Jack and Will McAvoy do have one thing in common: They both acknowledge that the Internet Pioneers had it pretty tough as kids, growing up with turmoil ranging from 911 to the financial crisis.
“All they’ve ever known is chaos. They go to the Internet for stability,” Jack said at the book launch. “In many ways, it’s their church.”
Moreover, they are going to bring their digital skills and belief in diversity to the workplace and society at large. “They will lead us into peace, tolerance and stability,” he said. “It gives us hope for the future of the world.”
Lessons for Marketers
As these tech-savvy young people forge careers, buy houses and have children, marketers no doubt will be trying to engage them. “In addition to inserting commercials intrusively into mass-distributed television programs, marketers will shift budgets into curated content that relates to their product category and that engages consumers in an interactive relationship,” Jack writes in a chapter on marketing.

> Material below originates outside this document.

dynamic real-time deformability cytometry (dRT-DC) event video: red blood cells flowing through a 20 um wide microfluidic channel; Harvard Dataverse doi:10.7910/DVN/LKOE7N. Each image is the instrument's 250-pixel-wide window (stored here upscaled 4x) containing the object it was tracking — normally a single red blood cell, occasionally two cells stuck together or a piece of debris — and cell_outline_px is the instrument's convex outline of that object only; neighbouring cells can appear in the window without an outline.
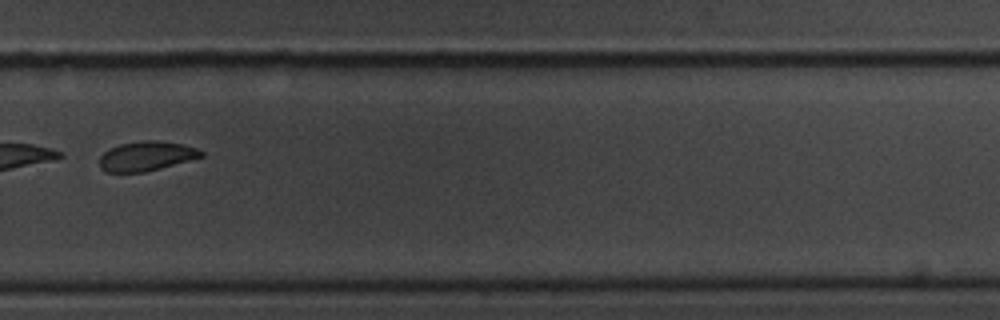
{"species": "common noctule bat (a hibernating species)", "species_latin": "Nyctalus noctula", "temperature_condition": "room temperature", "stored_images_in_passage": 22, "camera_frame_rate_fps": 3000, "um_per_image_px": 0.085, "animal": {"sex": "male", "body_mass_g": 20.1, "forearm_length_mm": 53.5}, "frame": {"image": 1, "passage_image": 15, "time_ms": 4.667, "image_size_px": [1000, 320], "cell_outline_px": [[204, 156], [160, 168], [144, 172], [108, 172], [100, 168], [100, 156], [104, 152], [120, 144], [144, 140], [156, 140], [180, 144], [196, 148], [204, 152]], "centroid_in_image_um": [12.44, 13.27], "position_along_channel_um": 317.4, "area_um2": 17.22}}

He credits several recent campaigns built on relevant content that has spread like wildfire:
- JC Penney’s Haul Nation providing teenage girls a chance to share their love of fashion via video blogging
- Dove’s “Real Beauty” campaign with the now iconic video demonstrating how professional stylists and editing transform ordinary women into fashion models
- Dove for Men “Journey to Comfort” campaign featuring video content about men “becoming comfortable with themselves
- Pepsi Refresh, which invites people to submit ideas they think will change the world
- Coca-Cola Happiness, a campaign featuring simple expressions of well-being that anyone can feel regardless of religion, language, ethnicity or belief system
And while these campaigns have struck a chord, Jack notes that Internet Pioneers are fickle. Brands will need to continue to find ways to relate in an authentic way to these always-on multitaskers. Said Jack: “They change brands as much as their music tastes.”
Sally O’Dowd is a VP and head of the social media team at DiGennaro Communications, a firm specializing in corporate communications for ad agencies, media-buying concerns and entertainment companies.